### EXERCISE DIRECTIONS:
Find each line in the records below that contains the string "from", and copy those lines. Case counts, so a line matches only if the capitalization is the same.

### RECORDS FOR THIS TASK:
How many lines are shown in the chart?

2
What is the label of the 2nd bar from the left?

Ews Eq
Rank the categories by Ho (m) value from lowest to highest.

### SOLUTION TO THE EXERCISE:
What is the label of the 2nd bar from the left?
Rank the categories by Ho (m) value from lowest to highest.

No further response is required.